Curiosity overcame her squeamishness. She plucked it immediately from his hand and turned it over.
“What is that?” he asked.
“It’s antimony. Very, very pure antimony . . . I haven’t seen anything this perfect outside of a lab. When purified, it forms a starlike structure . . .” She traced the spines with her finger.
“The Star of Antimony,” Gabe murmured as she handed it to him. “In alchemy, it’s known as the Grey Wolf. There’s a series of illustrations of this in the old alchemical texts that show a king devoured by a wolf. When the wolf is burned, the king is resurrected from the ashes.”
“Lascaris had something to do with this?”
“He must have. I know that he gathered his materials for his experiments from unusual sources.” Gabe’s brow was in shadow. “Perhaps Jack sold his family to him.”
Petra
shook her head, uncomprehending.
“We know that Jack lied about what happened.” Gabe was clearly in his element here, wrist-deep in a mystery.
“I just can’t . . .” The air was getting close here, stifling, as she tried to wrap her mind around this horrible act. “Let’s go up.”
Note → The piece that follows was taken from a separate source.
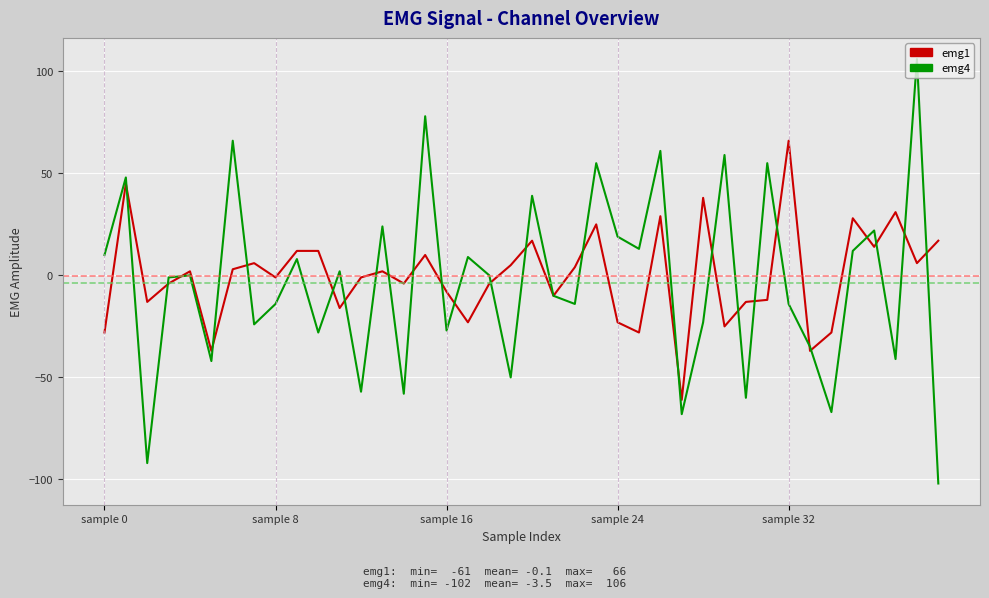

List the series in order of their peak value, lowest first.

emg1, emg4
“Are you all right?” Gabe was looking at her now, the star and his autopsy forgotten.
“I just want to get topside before I barf.” She was embarrassed that he was looking at her this way, like she was more fragile than hundred-year-old corpses.
He laced his fingers together for her boot as she grasped the rope. He lifted as she climbed. She clung to the edge of the blackened fireplace and hauled herself up on the hearth, where Sig waited to slather her with kisses.
Where underground had been black and stifling, the wind howled whitely through the seams of the windows, spitting snow through the cracked panes of glass.
She wrapped her arms around Sig’s ruff, promising herself that she wasn’t going to cry. She wanted nothing more than to flee this place. It felt too still, like death and suppressed rage. She had the sense of wandering into a sacred place and desecrating it. No good could come of that.
Petra climbed to her feet and peered through the warped glass. Snow rattled against it like gravel.
She sank down to the floor.
They were trapped here, in this shrine to Skinflint Jack’s family.
She hoped that he wouldn’t return anytime soon.
Blinded by the whiteness of the storm, the wolves were lost in a colorless expanse.
Nine knew they had climbed a wind-whipped hill and descended into a new valley. The Stag had chased them there, and they’d slid downhill, the edges of the valley blotting out the grey orb of the sun before the storm swept in. The storm likely had little effect on the Stag, but it was deadly to the wolves. The nine-month-old pups were flagging, and they could no longer depend on their speed to deliver them from the Stag. They had to find shelter soon, had to, or they would die.